12 stycznia 2019

Reroot (rudy)



Kolor to Mix jesienny rudy z magfactory.eu, a rodzaj to supersoft kanekalon.
Napraaaawdę jest supersoft, bardzo łatwo topi się pod prostownicą, więc nie nadaje się dla lalek, przynajmniej w mojego punktu widzenia). To jest właśnie tak, jak nie czyta się opisów na stronie :PP


Wszywałam karbowane, więc nie miałam wyczucia ile powinnam włożyć w jedną dziurkę (jest ich trochę za dużo). Próbowałam wyprostować je różnymi metodami i efekt ze zdjęć jest jedynym, na co mnie stać. Za to pasmo, którego udało mi się NIE STOPIĆ prostownicą, wyszło naprawdę śliczne i z ładną fakturą </3





Włosy to typowy kanekalon do warkoczyków, są bardzo suche, szybko schną i są skrzypiące. Nie układają się naturalnie, bo lekko przyczepiają się do siebie. Za to na plus jest kolor, którego nie udało mi się uchwycić (na stronie producenta są lepsze focie). Składa się z trzech różnych odcieni, co jest super, bo trudno uzyskać naturalnie wyglądający rudy używając tylko jednego koloru. No i są matowe, na France wyglądają trochę, jakbym przeszczepiła jej ludzkie włosy.
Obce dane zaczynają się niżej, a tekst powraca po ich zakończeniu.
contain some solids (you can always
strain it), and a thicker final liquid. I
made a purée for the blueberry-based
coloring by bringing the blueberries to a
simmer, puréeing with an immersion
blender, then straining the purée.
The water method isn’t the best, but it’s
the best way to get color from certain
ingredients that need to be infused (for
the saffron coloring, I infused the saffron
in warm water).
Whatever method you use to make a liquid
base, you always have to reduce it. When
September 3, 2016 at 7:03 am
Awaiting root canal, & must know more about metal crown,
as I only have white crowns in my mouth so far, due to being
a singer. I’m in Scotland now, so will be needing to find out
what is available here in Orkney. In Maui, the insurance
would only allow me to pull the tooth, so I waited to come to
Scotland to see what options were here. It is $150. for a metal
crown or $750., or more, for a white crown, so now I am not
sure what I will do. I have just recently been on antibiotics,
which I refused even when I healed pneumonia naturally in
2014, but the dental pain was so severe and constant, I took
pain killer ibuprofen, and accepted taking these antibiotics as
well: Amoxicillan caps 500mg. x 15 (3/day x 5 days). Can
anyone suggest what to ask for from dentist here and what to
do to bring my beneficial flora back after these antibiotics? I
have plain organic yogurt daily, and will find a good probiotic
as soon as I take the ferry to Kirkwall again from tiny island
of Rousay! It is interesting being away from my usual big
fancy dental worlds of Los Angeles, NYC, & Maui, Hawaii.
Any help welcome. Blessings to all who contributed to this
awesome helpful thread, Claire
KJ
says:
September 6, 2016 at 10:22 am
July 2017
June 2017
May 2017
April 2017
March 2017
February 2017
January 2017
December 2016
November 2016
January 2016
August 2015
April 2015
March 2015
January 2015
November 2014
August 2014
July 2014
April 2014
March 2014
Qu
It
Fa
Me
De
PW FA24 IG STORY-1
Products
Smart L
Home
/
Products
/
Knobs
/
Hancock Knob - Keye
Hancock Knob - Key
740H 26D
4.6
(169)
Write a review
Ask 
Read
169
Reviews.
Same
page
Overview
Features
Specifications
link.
Nie żałuję tego rerootu czy coś, lalka była mocno zniszczona już na samym początku, a oprócz niedogodności z prostowaniem nie różnią się od innych tanich włosów z kanekalonu. Poza tym kolor jest tak ładny, że jestem w stanie wybaczyć wszystko.
 
Próbowałam porównać je z henlonem, ale słabo wyszło. Raczej jak wyprostowane a weź-zostaw-już-bo-bardziej-popsujesz-jest-wystarczająco-dobrze. Czy jakoś tak.